DOCUMENT EXCERPT:
● ● ● ●
I was translating the National Action Plan for Latvia’s Roma (for the Secretariat of the Special Assignments Minister for Social Integration, AKA the Integration Ministry). Made me glad that I resisted the temptation to translate for Brussels—sifting through reams of legislation (decrees, directives, recommendations, judgments, findings, etc.) in such a structure, the inane complexity of which can be illustrated by the fact that the Council of Europe and the European Council have nothing to do with each other, would have made me hang myself within a few months!

The Programme, though, is a worthy one, and I happen to know it is because we have numerous Roma (the p.c. term for Gypsies, who supposedly also consider “čigāni” to be “slightly derogatory”) across the street—they’ve been taking advantage of things like free computer courses and small business loans, and they’re thrilled. They are active in one of the NGOs. The sad fact is that despite their abilities (including knowing Latvian better than any other minority except the Livs, who are practically extinct), ca. 98% of Latvia’s Gypsies are unemployed. A huge proportion of our illiterates are Gypsies, most Gypsies have little formal education, and about half of the population in Latvia would not like to live near Gypsies (which percentage drops significantly, and tellingly, among those who actually do live near Gypsies).

Then there is their basic vulnerability—Russians have Russia, Jews have Israel, etc. (Livs have Estonia!). Gypsies have nowhere (a few years ago, some presented a rather postmodern proposal—to join the EU as a nation without a territory).
● ● ● ●
GOAL: Reproduce word for word the part of the passage on Latvia's Roma that starts with "I was translating" and goes on through "a few months!".

DATA LINES:
● ● ● ●
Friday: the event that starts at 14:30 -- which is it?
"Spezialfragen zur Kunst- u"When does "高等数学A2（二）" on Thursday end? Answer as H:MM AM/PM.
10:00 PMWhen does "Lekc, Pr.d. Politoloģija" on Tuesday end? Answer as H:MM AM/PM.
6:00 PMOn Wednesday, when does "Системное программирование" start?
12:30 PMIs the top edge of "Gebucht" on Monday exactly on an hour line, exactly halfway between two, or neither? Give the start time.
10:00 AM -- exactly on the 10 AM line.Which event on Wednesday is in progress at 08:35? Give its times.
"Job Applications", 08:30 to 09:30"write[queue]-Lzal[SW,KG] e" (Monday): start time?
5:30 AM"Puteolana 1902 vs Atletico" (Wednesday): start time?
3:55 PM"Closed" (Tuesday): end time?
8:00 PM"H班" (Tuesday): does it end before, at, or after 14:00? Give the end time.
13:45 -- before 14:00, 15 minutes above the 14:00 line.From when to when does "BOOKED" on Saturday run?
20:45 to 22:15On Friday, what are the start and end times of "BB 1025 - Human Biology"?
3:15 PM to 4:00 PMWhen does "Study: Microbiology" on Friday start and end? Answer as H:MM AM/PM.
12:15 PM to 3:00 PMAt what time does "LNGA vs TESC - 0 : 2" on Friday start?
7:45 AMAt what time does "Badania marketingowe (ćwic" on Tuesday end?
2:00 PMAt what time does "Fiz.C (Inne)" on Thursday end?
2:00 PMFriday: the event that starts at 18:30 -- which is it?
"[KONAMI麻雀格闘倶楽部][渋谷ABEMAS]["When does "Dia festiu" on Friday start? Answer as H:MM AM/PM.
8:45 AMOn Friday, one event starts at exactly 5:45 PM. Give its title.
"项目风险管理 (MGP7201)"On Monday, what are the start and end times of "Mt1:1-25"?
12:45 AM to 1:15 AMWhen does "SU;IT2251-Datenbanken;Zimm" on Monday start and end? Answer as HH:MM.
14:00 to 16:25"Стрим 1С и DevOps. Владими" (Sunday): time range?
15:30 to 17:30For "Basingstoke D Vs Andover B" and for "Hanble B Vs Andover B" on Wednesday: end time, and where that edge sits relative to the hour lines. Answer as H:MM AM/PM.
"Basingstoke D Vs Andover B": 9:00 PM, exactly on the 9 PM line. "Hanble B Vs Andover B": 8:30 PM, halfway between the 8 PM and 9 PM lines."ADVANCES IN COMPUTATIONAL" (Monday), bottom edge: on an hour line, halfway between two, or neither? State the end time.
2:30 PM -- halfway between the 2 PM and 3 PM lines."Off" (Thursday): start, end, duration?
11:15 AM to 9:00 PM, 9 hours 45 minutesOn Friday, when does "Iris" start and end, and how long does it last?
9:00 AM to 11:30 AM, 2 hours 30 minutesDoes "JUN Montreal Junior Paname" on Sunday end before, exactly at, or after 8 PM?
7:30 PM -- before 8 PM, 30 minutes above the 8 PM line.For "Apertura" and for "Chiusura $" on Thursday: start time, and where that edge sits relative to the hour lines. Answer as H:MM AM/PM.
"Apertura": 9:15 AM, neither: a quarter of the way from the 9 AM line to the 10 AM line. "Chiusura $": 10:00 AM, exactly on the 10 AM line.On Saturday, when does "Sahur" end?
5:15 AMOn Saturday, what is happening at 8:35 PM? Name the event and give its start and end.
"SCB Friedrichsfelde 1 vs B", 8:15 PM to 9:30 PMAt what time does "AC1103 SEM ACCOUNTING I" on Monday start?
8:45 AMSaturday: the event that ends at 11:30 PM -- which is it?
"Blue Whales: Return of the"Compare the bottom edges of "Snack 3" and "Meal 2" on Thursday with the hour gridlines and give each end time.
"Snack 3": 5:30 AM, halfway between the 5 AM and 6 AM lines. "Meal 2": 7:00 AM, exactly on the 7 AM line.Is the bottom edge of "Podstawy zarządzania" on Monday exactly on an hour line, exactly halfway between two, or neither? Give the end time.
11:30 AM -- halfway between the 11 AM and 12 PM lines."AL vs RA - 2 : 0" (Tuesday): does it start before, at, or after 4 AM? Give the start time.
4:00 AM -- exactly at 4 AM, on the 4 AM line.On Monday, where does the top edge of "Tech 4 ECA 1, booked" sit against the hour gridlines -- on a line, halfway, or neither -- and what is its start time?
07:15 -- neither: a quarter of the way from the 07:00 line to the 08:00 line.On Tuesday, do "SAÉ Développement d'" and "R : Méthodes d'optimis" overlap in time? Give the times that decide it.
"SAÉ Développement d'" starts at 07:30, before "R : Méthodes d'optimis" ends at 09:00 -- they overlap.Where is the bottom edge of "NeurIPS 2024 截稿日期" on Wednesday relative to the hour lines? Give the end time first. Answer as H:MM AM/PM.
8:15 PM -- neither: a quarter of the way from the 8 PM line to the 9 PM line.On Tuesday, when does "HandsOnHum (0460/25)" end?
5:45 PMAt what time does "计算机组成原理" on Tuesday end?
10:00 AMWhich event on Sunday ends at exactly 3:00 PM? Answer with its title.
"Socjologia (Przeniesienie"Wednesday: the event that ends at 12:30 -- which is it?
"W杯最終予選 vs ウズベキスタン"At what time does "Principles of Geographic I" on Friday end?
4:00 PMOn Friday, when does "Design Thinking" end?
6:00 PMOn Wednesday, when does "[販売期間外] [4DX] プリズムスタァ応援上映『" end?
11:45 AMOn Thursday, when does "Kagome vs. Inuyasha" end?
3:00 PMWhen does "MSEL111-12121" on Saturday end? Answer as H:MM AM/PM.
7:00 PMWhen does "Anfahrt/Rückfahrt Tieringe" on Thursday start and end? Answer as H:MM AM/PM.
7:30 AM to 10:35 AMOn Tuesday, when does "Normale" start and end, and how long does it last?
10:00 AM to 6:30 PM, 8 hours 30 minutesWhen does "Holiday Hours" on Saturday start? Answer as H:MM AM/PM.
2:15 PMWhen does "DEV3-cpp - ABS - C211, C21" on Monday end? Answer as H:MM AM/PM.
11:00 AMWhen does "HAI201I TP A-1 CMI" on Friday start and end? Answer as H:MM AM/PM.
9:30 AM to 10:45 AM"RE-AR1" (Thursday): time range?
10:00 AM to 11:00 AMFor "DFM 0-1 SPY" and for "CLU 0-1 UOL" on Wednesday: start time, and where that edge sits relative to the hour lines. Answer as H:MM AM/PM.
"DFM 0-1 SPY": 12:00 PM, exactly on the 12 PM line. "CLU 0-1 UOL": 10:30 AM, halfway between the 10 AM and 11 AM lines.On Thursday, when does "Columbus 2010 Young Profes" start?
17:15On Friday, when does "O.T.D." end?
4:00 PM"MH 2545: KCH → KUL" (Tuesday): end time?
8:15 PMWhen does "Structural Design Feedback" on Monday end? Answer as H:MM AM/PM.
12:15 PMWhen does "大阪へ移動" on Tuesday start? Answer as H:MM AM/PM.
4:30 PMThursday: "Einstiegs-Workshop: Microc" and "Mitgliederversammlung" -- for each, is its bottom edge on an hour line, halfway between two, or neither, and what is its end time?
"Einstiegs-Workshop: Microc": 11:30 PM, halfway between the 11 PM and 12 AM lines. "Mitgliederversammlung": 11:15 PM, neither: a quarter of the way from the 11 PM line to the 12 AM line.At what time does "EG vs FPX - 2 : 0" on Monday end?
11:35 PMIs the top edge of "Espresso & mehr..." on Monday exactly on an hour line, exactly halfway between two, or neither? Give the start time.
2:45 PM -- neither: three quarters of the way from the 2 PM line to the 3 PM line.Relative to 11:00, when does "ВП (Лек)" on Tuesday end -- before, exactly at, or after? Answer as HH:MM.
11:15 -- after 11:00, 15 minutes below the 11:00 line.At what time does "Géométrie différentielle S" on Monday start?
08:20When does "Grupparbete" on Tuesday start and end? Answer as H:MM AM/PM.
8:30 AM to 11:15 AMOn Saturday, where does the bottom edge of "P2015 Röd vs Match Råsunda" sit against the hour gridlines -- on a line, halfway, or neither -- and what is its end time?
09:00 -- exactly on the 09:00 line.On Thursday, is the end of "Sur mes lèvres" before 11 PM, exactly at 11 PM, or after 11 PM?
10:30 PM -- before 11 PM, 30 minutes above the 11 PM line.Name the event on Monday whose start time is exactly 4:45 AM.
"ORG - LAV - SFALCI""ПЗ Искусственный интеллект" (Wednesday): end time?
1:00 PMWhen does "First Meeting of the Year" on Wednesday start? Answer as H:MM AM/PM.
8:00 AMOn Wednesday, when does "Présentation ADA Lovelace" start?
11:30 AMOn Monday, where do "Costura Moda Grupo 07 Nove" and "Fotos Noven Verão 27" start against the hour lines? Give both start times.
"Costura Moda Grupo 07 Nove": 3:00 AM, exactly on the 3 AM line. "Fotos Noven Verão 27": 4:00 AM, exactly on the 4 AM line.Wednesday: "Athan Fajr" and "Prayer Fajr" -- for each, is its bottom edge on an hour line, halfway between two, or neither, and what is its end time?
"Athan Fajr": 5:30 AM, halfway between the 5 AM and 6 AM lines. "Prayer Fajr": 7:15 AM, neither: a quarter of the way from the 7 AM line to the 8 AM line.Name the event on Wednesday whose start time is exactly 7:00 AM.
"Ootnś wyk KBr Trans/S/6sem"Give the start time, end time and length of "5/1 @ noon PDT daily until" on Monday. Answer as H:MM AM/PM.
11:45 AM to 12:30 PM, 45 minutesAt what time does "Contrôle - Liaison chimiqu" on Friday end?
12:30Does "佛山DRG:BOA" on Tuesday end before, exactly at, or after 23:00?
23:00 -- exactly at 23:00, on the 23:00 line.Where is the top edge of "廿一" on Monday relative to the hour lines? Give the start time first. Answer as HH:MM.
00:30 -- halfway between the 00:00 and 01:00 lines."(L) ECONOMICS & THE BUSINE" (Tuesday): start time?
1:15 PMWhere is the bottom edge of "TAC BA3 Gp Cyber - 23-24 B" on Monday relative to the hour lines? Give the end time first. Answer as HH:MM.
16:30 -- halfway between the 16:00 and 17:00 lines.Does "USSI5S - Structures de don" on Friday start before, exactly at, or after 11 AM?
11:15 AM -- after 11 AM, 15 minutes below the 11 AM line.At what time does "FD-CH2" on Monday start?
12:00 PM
● ● ● ●
SOLUTION TO THIS TASK:
I was translating the National Action Plan for Latvia’s Roma (for the Secretariat of the Special Assignments Minister for Social Integration, AKA the Integration Ministry). Made me glad that I resisted the temptation to translate for Brussels—sifting through reams of legislation (decrees, directives, recommendations, judgments, findings, etc.) in such a structure, the inane complexity of which can be illustrated by the fact that the Council of Europe and the European Council have nothing to do with each other, would have made me hang myself within a few months!